§ INSTRUCTIONS TO FOLLOW
Recreate the listing that follows line for line, without pictures.

§ INPUT
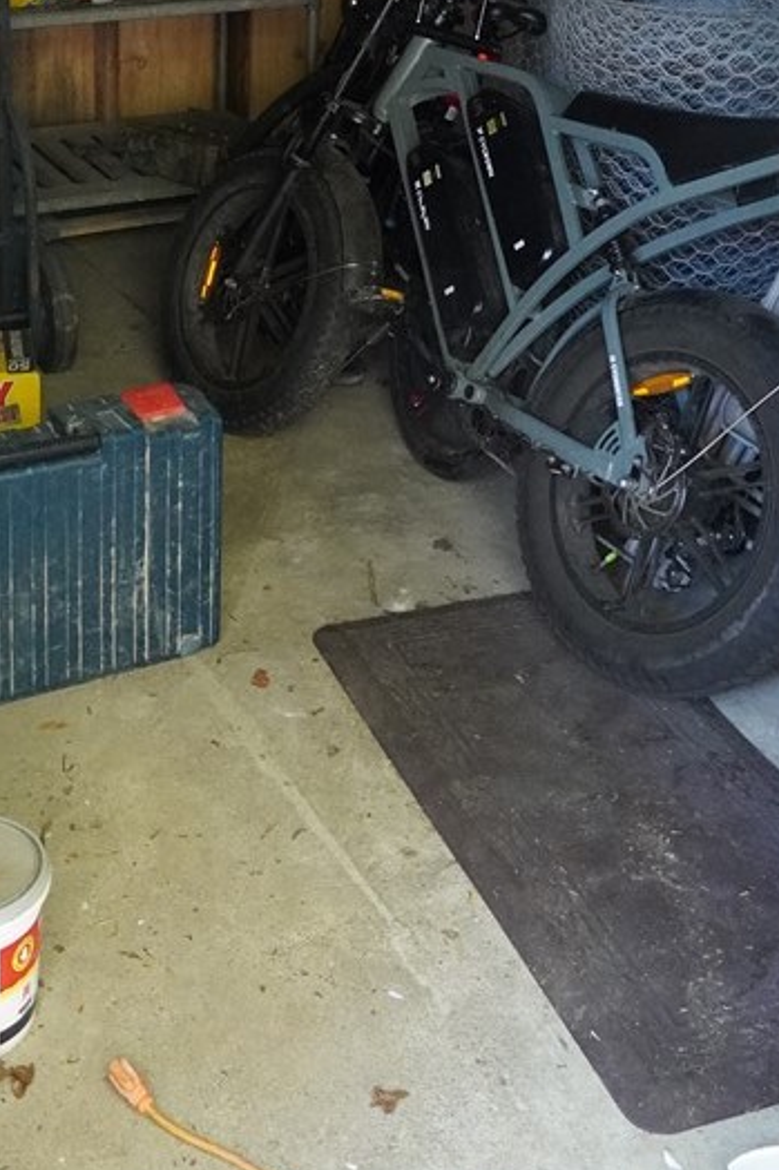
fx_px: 1819
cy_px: -18
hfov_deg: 24.1
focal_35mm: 56
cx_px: 286
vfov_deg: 32.6
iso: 5000
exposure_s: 1/160
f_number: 3.5
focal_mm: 18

§ SOLVED EXERCISE
fx_px: 1819
cy_px: -18
hfov_deg: 24.1
focal_35mm: 56
cx_px: 286
vfov_deg: 32.6
iso: 5000
exposure_s: 1/160
f_number: 3.5
focal_mm: 18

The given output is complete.